Pomysł na zamknięcie w niedziele stacji benzynowych, mających w swoim asortymencie alkohol, pojawił się w mediach, jednak szybko został zdementowany przez rzecznika rządu i Główny Inspektorat Pracy. Przypomnijmy jednak, że rok 2020 jest przełomowy - w pełni zaczyna obowiązywać ustawa ograniczająca handel. Handlować będzie można jedynie w cztery niedziele w roku oraz dodatkowo w okresie przedświątecznym, a rząd szykuje się do kolejnych zmian.


Zakaz handlu w niedziele to:


1 marca 2018 r. weszła w życie ustawa ograniczająca handel w niedziele. Zgodnie z nią w 2018 r. w każdym miesiącu handlowe były po dwie niedziele, w 2019 r. - po jednej na miesiąc, a od 2020 r. handlować można w cztery niedziele w roku. Od 1 marca 2018 r. handlowe są także dwie niedziele przed świętami Bożego Narodzenia, jedna przed Wielkanocą. W niektórych przypadkach handel i wykonywanie pracy w handlu są dozwolone w każdą niedzielę, poczynając od marca 2018 r., np. na stacji paliw, w aptekach.

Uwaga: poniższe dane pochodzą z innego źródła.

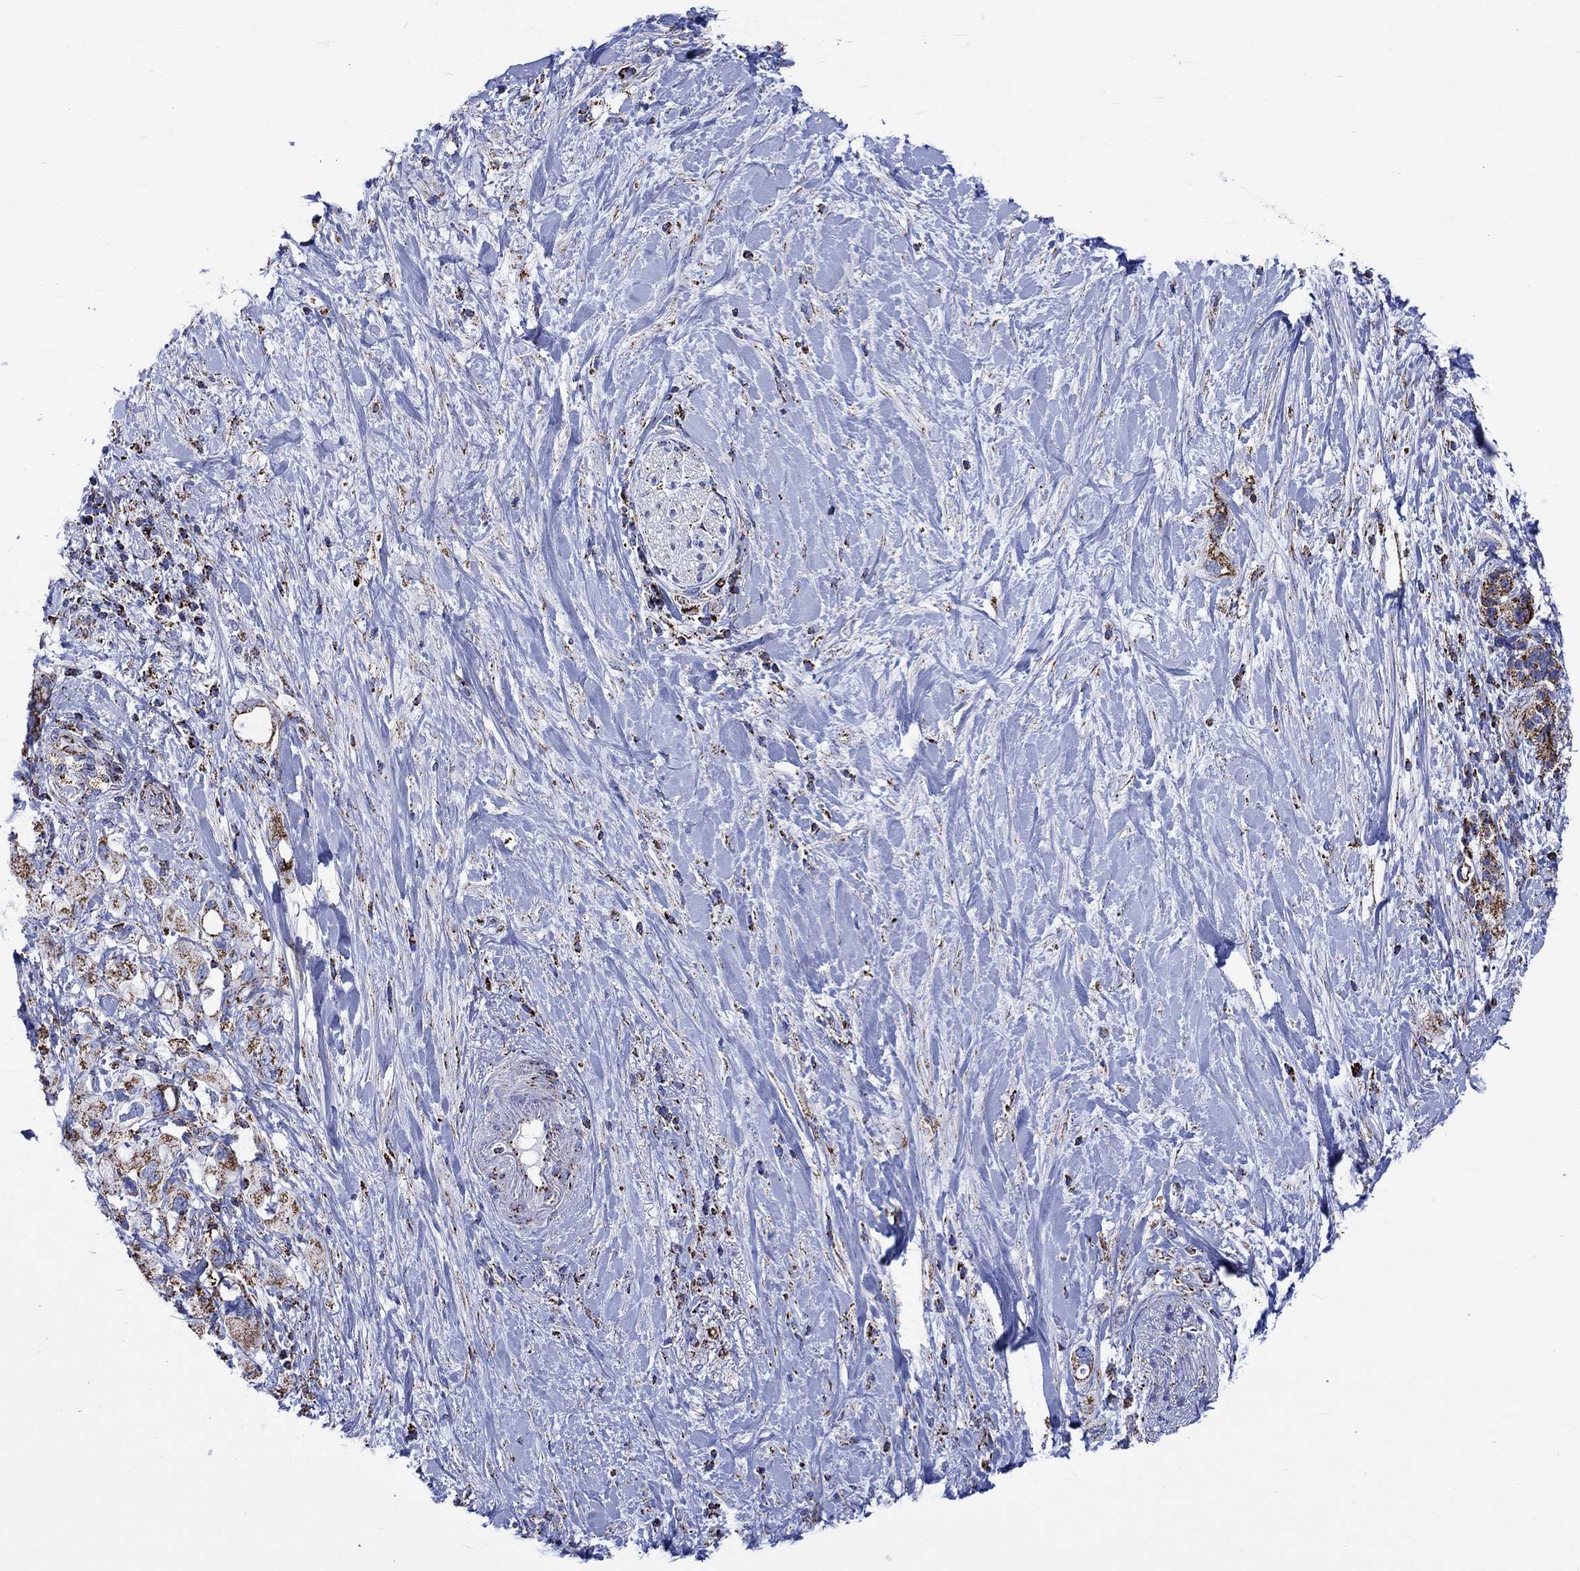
{"staining": {"intensity": "strong", "quantity": ">75%", "location": "cytoplasmic/membranous"}, "tissue": "pancreatic cancer", "cell_type": "Tumor cells", "image_type": "cancer", "snomed": [{"axis": "morphology", "description": "Adenocarcinoma, NOS"}, {"axis": "topography", "description": "Pancreas"}], "caption": "Strong cytoplasmic/membranous expression is appreciated in about >75% of tumor cells in pancreatic cancer. Using DAB (3,3'-diaminobenzidine) (brown) and hematoxylin (blue) stains, captured at high magnification using brightfield microscopy.", "gene": "RCE1", "patient": {"sex": "female", "age": 56}}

Niedziele handlowe w 2020 roku:

  • 26 stycznia,
  • 5 kwietnia,
  • 26 kwietnia,
  • 28 czerwca,
  • 30 sierpnia,
  • 13 i 20 grudnia.

Rząd szykuje jednak kolejne zmiany w ustawie ograniczającej handel w niedzielę. Co gdyby pomysł na zamykanie stacji benzynowych wrócił? W końcu w czym ich pracownicy są gorsi od pracowników handlu?

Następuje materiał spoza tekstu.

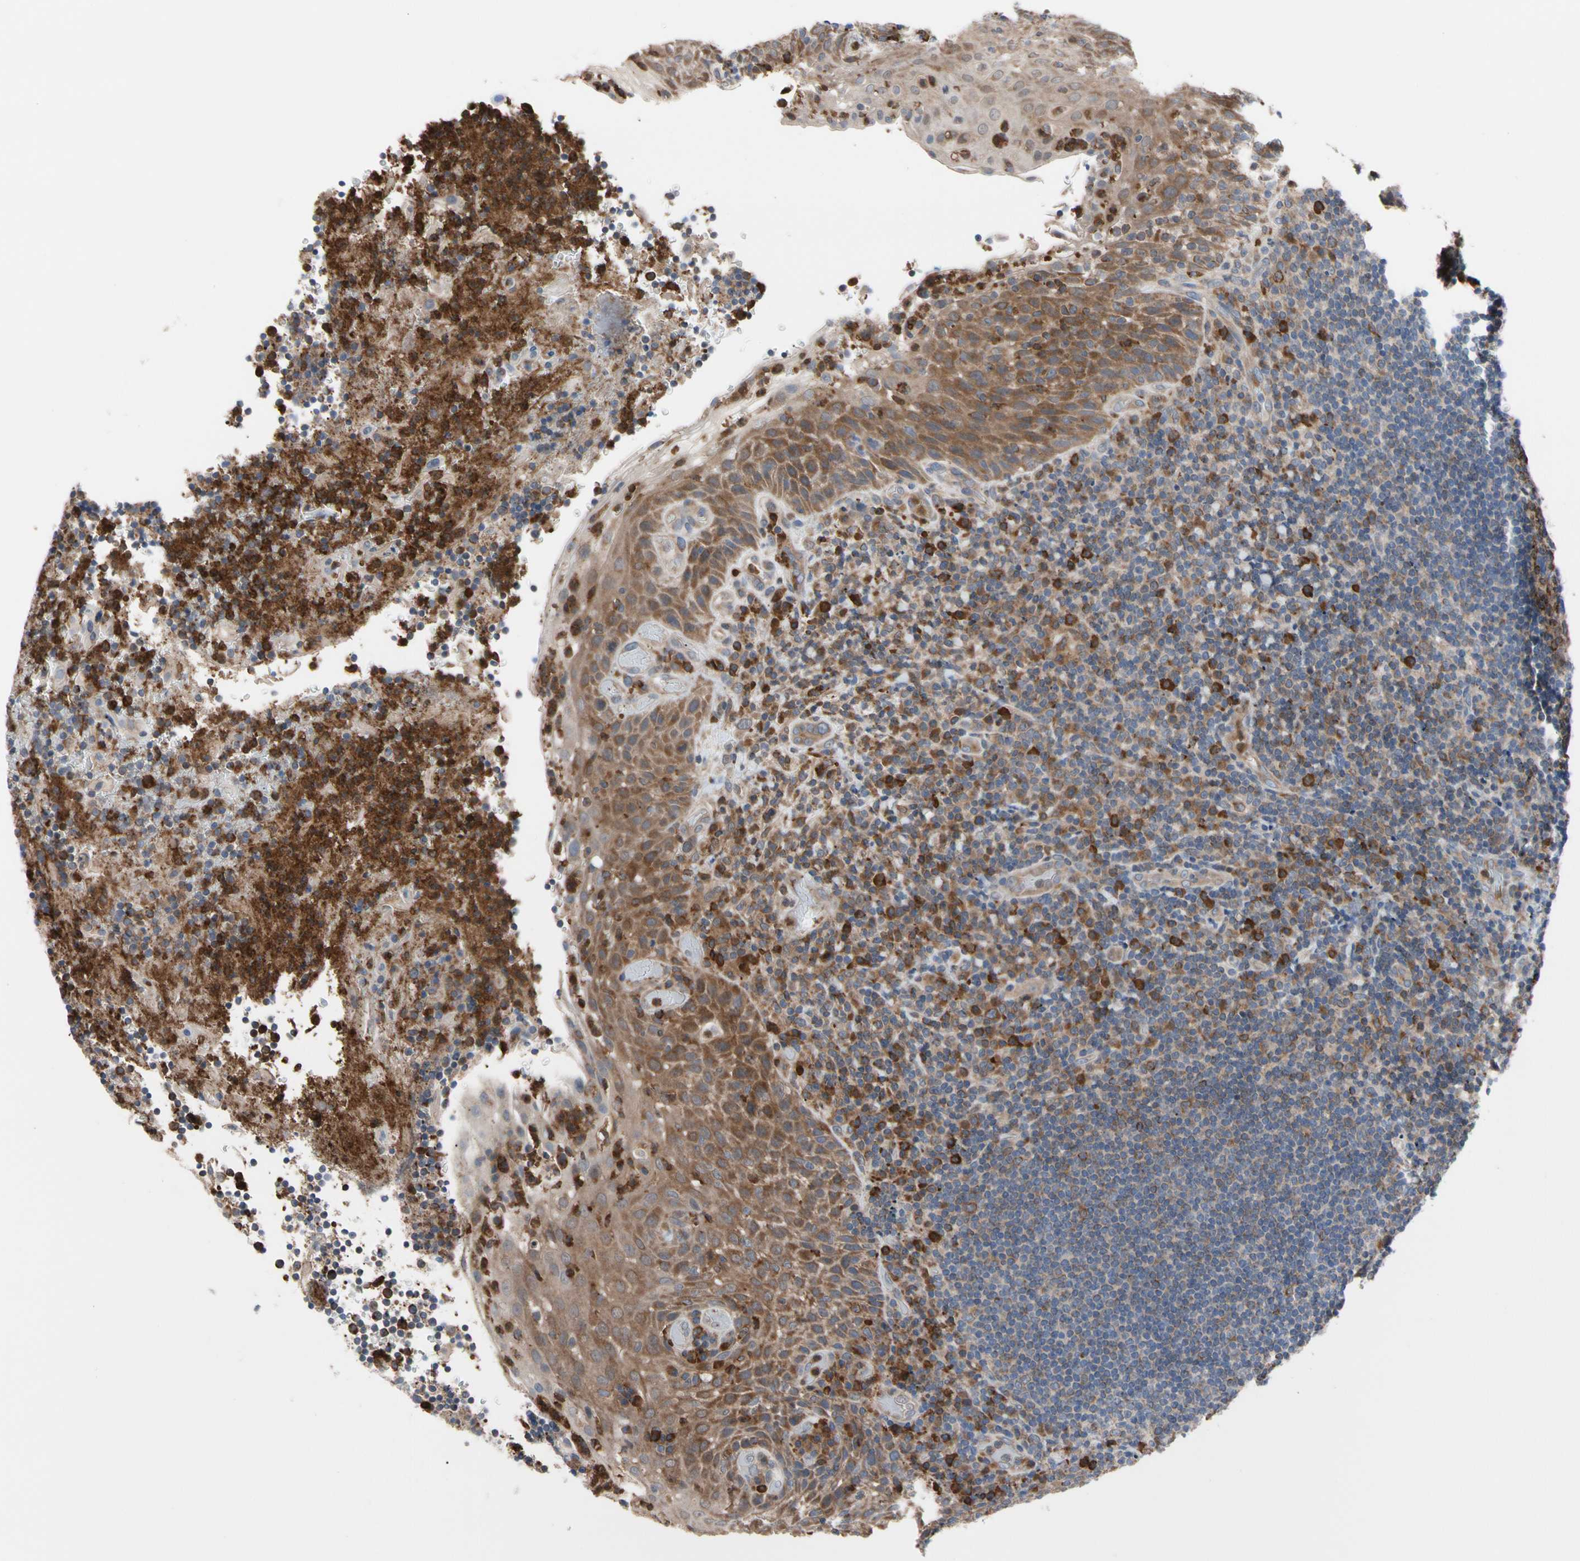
{"staining": {"intensity": "weak", "quantity": "25%-75%", "location": "cytoplasmic/membranous"}, "tissue": "lymphoma", "cell_type": "Tumor cells", "image_type": "cancer", "snomed": [{"axis": "morphology", "description": "Malignant lymphoma, non-Hodgkin's type, High grade"}, {"axis": "topography", "description": "Tonsil"}], "caption": "Human malignant lymphoma, non-Hodgkin's type (high-grade) stained for a protein (brown) displays weak cytoplasmic/membranous positive expression in approximately 25%-75% of tumor cells.", "gene": "MCL1", "patient": {"sex": "female", "age": 36}}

Niedzielne zakupy coraz częściej robimy na stacjach



- Wszystkie stacje paliw należące do sieci Lotos, podobnie jak stacje innych koncernów, oferują poza paliwem także artykuły FMCG oraz jedzenie i napoje. Asortyment sklepowy podlega ciągłej weryfikacji i jest dostosowywany do potrzeb naszych klientów. Stopniowo wprowadzamy do naszej oferty artykuły spożywcze, choć główne kategorie nadal stanowią napoje bezalkoholowe, alkohol, papierosy i słodycze. Można powiedzieć, że stacje paliwowe pełnią również podobną funkcję co sklepy typu convenience - mówi Adam Pawłowicz, wiceprezes zarządu ds. handlu detalicznego w spółce Lotos Paliwa.
Prezes Pawłowicz zaznacza jednak, że jest jedna zasadnicza różnica.

- W przypadku stacji paliw średnio ponad 90 proc. wartości sprzedaży stanowi paliwo. Tak więc sprzedaż paliw jest nadal głównym obszarem naszej działalności. My "nie udajemy" stacji po to, by handlować w niedzielę. Sprzedajemy paliwo, a przy okazji nasi klienci dokonują oczywiście zakupu innych potrzebnych im artykułów - twierdzi Pawłowicz. - W większości przypadków odbywa się to przy okazji tankowania samochodów, choć zdarza się coraz częściej, że ktoś przyjeżdża na stację po to, by zrobić niezbędne zakupy i nie tankuje paliwa. Jednak co do zasady zakupy produktów sklepowych mają charakter mocno impulsywny i okazyjny, a sklepy przy stacjach paliw są dodatkowymi i uzupełniającymi miejscami dokonywania zakupów.
Jak informuje Pawłowicz - jeżeli chodzi o sprzedaż alkoholu, to patrząc na badania rynkowe i udziały poszczególnych kategorii produktowych badanych np. przez Nielsena w sprzedaży w segmencie sieciowych stacji paliw, udział alkoholu w całości sprzedaży wynosi ok. 18-20 proc. artykułów FMCG. Na stacjach Lotos wskaźnik ten kształtuje się na podobnym poziomie. Stanowi to ok. 1,5-2 proc. wartości całej sprzedaży. Spółka Lotos Paliwa posiada sieć 500 stacji paliw w całym kraju, co stawia ją na trzecim miejscu pod względem liczby stacji paliw w Polsce.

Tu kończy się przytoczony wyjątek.